# Our First Dog Show/Caravanning Experience!! (LOTS of Pics)



## Jess2308 (May 12, 2009)

We had our first experience of caravanning at a dog show at SKC this weekend! It was really great, very relaxing to not have the stress of getting up at some ungodly hour and get me, dog and show kit in the car and drive several hours to the show. We got up, took the dog in for its class, came back out and sat at the caravan til the next class. Except on hound/toy day when it was chaos as we had 3 dogs all due in the ring at pretty much the same time and only two of us handling them. But it all worked out well!

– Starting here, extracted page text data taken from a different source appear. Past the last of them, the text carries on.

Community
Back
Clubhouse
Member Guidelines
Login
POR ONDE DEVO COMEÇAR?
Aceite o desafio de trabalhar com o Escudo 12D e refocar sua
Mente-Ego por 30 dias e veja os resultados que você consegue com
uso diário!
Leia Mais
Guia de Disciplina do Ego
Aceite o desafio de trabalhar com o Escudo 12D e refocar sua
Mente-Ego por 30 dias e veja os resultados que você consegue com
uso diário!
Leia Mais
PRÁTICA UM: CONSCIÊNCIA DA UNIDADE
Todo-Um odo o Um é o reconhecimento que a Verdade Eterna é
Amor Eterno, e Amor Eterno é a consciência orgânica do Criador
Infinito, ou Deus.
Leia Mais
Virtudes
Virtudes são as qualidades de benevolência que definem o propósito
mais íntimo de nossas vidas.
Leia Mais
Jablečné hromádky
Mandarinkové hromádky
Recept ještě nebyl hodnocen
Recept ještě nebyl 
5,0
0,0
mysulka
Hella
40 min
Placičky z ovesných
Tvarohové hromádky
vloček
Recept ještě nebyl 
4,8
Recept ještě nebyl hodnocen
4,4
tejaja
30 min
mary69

We had some good results in the show! Saffie the lab was in on Saturday and got second place in her very good class. Labs have huge entries so its always a real thrill to get a place  And Saffie hasn't been shown since Crufts 2009 so she did really well. She didnt stand herself perfectly and was a bit fidgetty which may have lost her the class but that doesnt matter  Vinnie the pug didnt do anything in the ring, even though he looked fab and went beautifully and we had the most lovely comments about him outside the ring! Jeanie the pug won her very strong Puppy class. It was the biggest pug class of the day against some very nice dogs (and well known handlers  ) so that was a very good result. She was in the ring the same time I was in with Maya so i didnt see her, but im told she went really well. And little Maya of course, cant leave her out. She won her class and showed really well, better than she has done for the last few shows, she was really settled and didnt fidget at all while i was asking her to stand! I think it might have been down to the less stressful caravan experience 

Anyway, here's lots of pictures of the weekend. None of Maya or Jeanie in the ring sadly as didnt have a photographer on hand!lol But lots of random shots at the caravan.

From outside.. Excuse the chaos, we'd not finished getting set up!

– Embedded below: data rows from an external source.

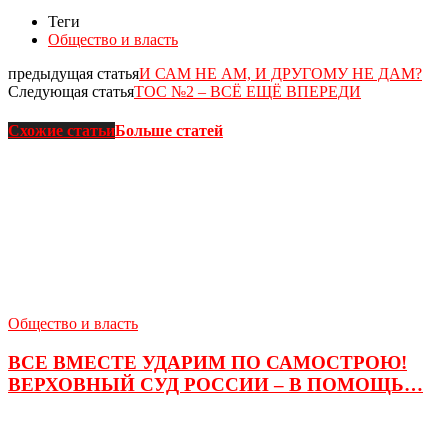
Теги
Общество и власть
предыдущая статья
И САМ НЕ АМ, И ДРУГОМУ НЕ ДАМ?
Следующая статья
ТОС №2 – ВСЁ ЕЩЁ ВПЕРЕДИ
Схожие статьи
Больше статей
Общество и власть
ВСЕ ВМЕСТЕ УДАРИМ ПО САМОСТРОЮ!
ВЕРХОВНЫЙ СУД РОССИИ – В ПОМОЩЬ…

Helping to get the beds sorted:



















Lilah and Chloe:










Half of the family:










And outside sunbathing:























































Maya was fascinated by this hairy dog, it went past 3 or 4 times in about half an hour and she watched it til it was out of sight each time!



















Stretchy sunbathing basenji:












































































































































































We bought them all some ice cream as a treat!



















More to come!


----------



## Jess2308 (May 12, 2009)

Saffie on the way into the show:










And in the ring:




























Saffie (left) next to the class winner:



















Maya sitting on the crates watching the show (the tents and stuff were directly behind the caravan!










Chloe looking out of the caravan:










Exhausted Saffie:










Beau and Poppy in the crate:










Pretty baby:



















Vinnie:










Vin in the ring:










On the table... Not a great angle, blame my mum lol


----------



## kaisa624 (Mar 5, 2010)

Awesome pics  Looks like you had a good day out.


----------



## nic101 (Jun 8, 2009)

fab pics 

you tooks the parrot?


----------



## Nicky10 (Jan 11, 2010)

Great pics looks like you had a lot of fun. Congratulations on how well you did


----------



## Jess2308 (May 12, 2009)

It was a really great weekend! 

We had to take the parrot, of course!!!


----------